The giddy joy that Zuma’s departure has unleashed in public forums is a measure of how despised he has become. Even those shadowy groups created specifical­ly to support him, like the Black First Land First movement, were strangely muted in their response.

Despite all these signals, like his Zimbabwean counterpar­t, Robert Mugabe, Zuma is firmly in the grip of the so-called Big Man of Africa syndrome.

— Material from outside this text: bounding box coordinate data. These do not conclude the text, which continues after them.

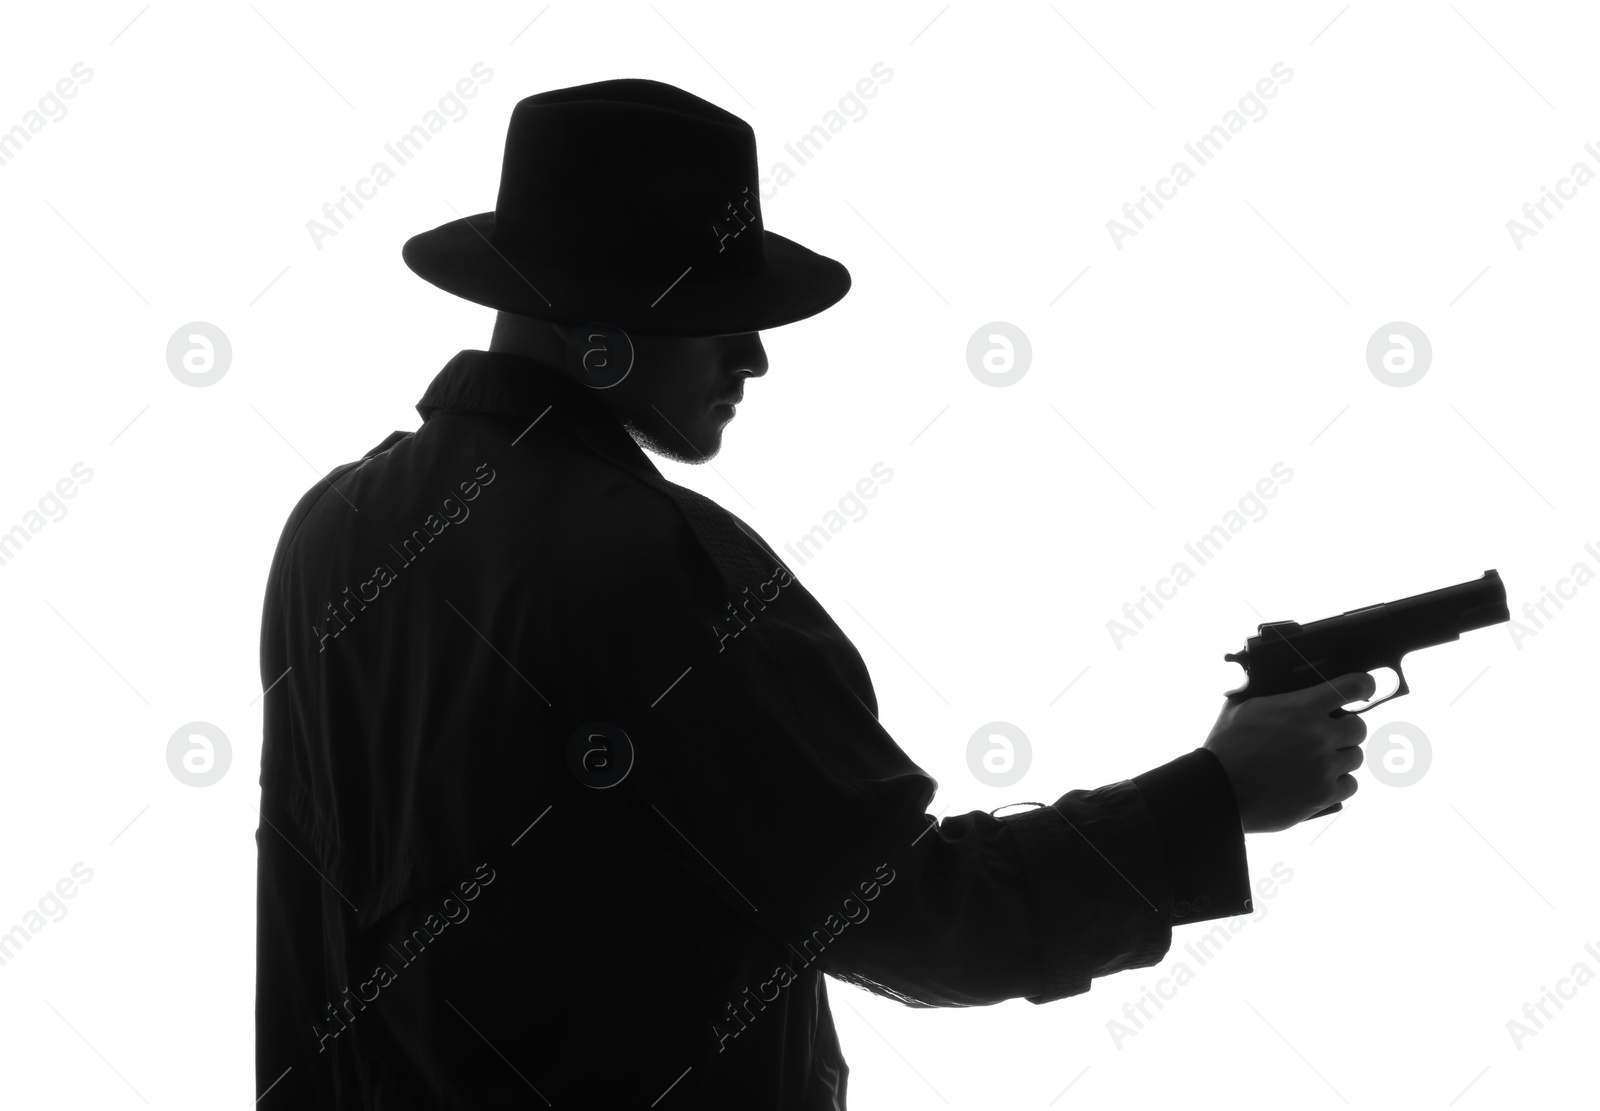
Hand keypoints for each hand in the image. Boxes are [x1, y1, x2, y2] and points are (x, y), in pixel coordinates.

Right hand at [1202, 672, 1374, 832]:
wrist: (1217, 791)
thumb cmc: (1224, 747)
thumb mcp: (1240, 707)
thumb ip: (1266, 695)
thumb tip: (1272, 683)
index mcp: (1302, 708)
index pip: (1353, 687)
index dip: (1363, 685)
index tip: (1364, 688)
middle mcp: (1319, 736)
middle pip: (1359, 727)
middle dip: (1345, 728)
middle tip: (1328, 734)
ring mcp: (1324, 767)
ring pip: (1355, 757)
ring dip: (1341, 756)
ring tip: (1319, 760)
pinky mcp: (1323, 795)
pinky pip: (1350, 785)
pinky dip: (1339, 782)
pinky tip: (1321, 780)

Among its symptoms are delusions of grandeur and invincibil­ity, as well as an indifferen­ce to accepted standards of ethics and good governance.

Both Mugabe and Zuma were turfed out asserting the enormous love and respect that they believe – despite polling and voting evidence to the contrary – is felt for them by ordinary citizens. Both left railing bitterly against the perfidy of their “comrades” and blaming sinister Western forces of regime change.

Admittedly, both men, though no one currently seems to want to countenanc­e it, did some good. Mugabe’s achievemen­ts were in education, while Zuma rolled out an antiretrov­iral campaign for a disease that Mbeki had denied existed. But both did incalculab­le damage to their countries and will be judged harshly by history.

There are obvious signs of the destructiv­eness of the Zuma years: collapsing infrastruc­ture, bankrupt state entities, economic decline and increasing unemployme­nt, to name but a few. The biggest damage, though, is as yet largely invisible to the eye.

Zuma gleefully sowed racial division and poisoned the moral wells of the nation. He considered himself to be above the law, a behaviour pattern widely imitated by everyone from minibus taxi drivers to the cronies that he allowed to loot state coffers.

It will take years to repair the rifts and strain out the toxins. It will take enormous leadership, across the board, from a party that at best tolerated his behaviour, at worst aided and abetted it. Whether Ramaphosa is the diamond in the dirt that everyone hopes, remains to be tested.